Where an entry holds an image, skip the image but reproduce the rest word for word.

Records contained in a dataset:
-- Opening Marker --

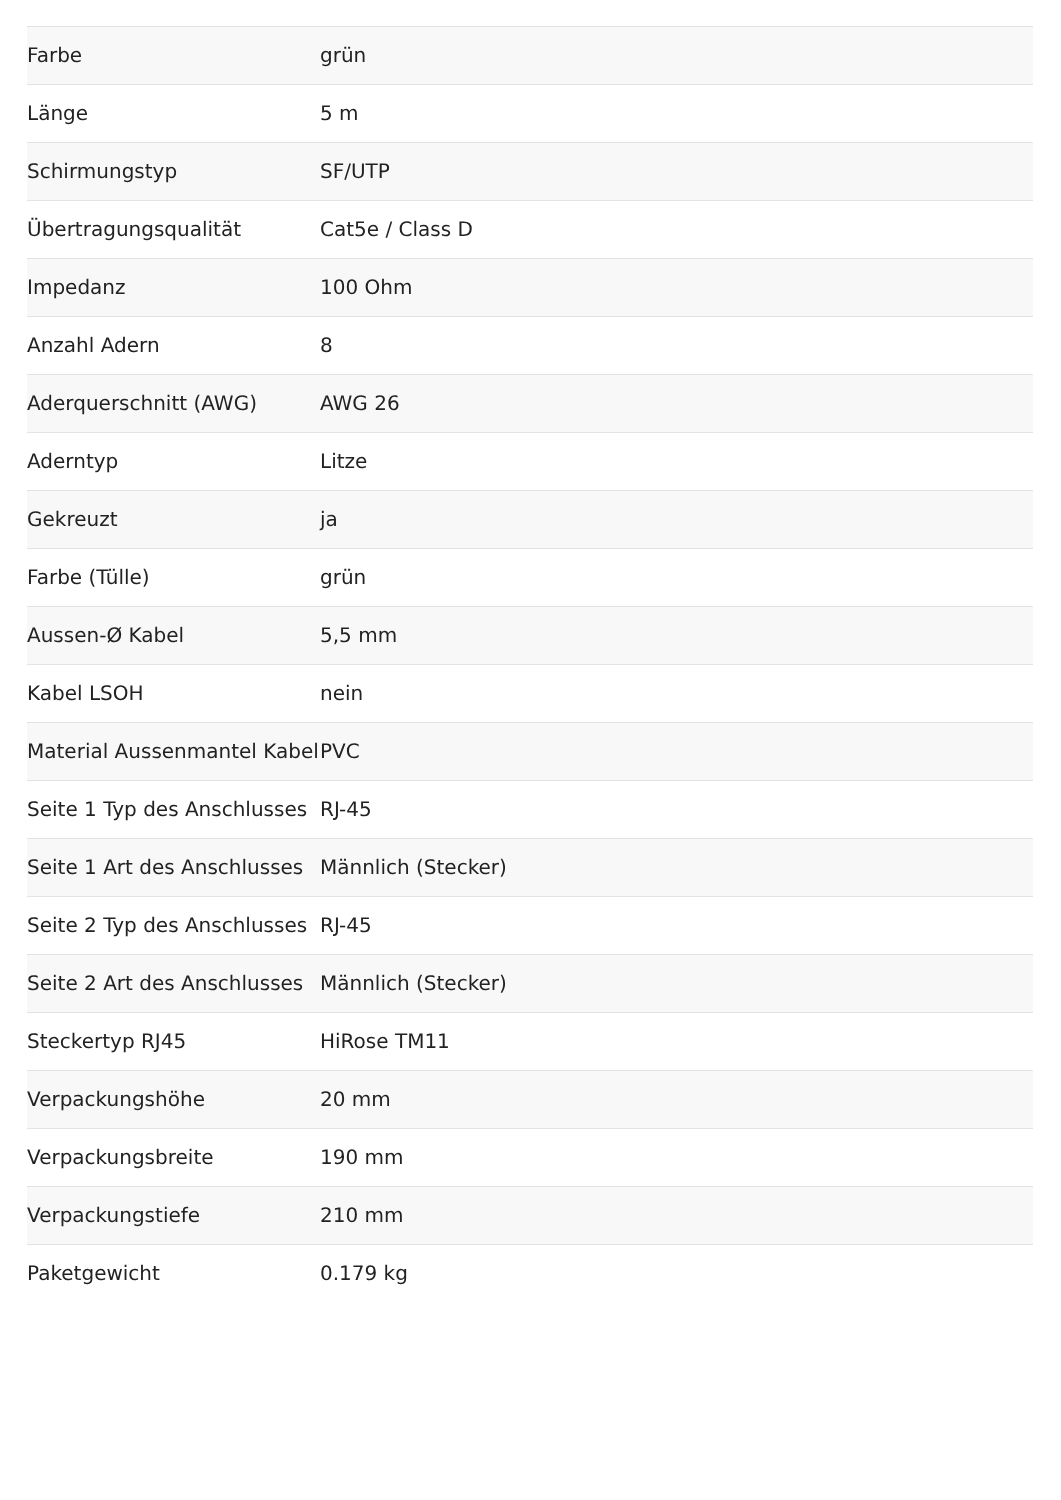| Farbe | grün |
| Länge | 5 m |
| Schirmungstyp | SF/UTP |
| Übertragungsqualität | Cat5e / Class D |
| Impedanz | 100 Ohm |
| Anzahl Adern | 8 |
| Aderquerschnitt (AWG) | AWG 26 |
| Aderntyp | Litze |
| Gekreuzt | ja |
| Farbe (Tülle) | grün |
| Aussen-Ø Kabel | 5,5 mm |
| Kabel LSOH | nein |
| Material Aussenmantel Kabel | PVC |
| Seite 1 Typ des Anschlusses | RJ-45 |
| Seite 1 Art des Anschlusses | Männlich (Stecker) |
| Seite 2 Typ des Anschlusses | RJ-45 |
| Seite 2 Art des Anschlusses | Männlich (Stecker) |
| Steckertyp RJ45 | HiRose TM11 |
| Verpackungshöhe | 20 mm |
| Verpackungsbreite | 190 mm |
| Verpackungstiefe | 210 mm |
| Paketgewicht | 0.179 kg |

-- Closing Marker --

- [Solution to this task]
| Farbe | grün |
| Länge | 5 m |
| Schirmungstyp | SF/UTP |
| Übertragungsqualität | Cat5e / Class D |
| Impedanz | 100 Ohm |
| Anzahl Adern | 8 |
| Aderquerschnitt (AWG) | AWG 26 |
| Aderntyp | Litze |
| Gekreuzt | ja |
| Farbe (Tülle) | grün |
| Aussen-Ø Kabel | 5,5 mm |
| Kabel LSOH | nein |
| Material Aussenmantel Kabel | PVC |
| Seite 1 Typ des Anschlusses | RJ-45 |
| Seite 1 Art des Anschlusses | Männlich (Stecker) |
| Seite 2 Typ des Anschlusses | RJ-45 |
| Seite 2 Art des Anschlusses | Männlich (Stecker) |
| Steckertyp RJ45 | HiRose TM11 |
| Verpackungshöhe | 20 mm |
| Verpackungsbreite | 190 mm |
| Verpackungstiefe | 210 mm |
| Paketgewicht | 0.179 kg |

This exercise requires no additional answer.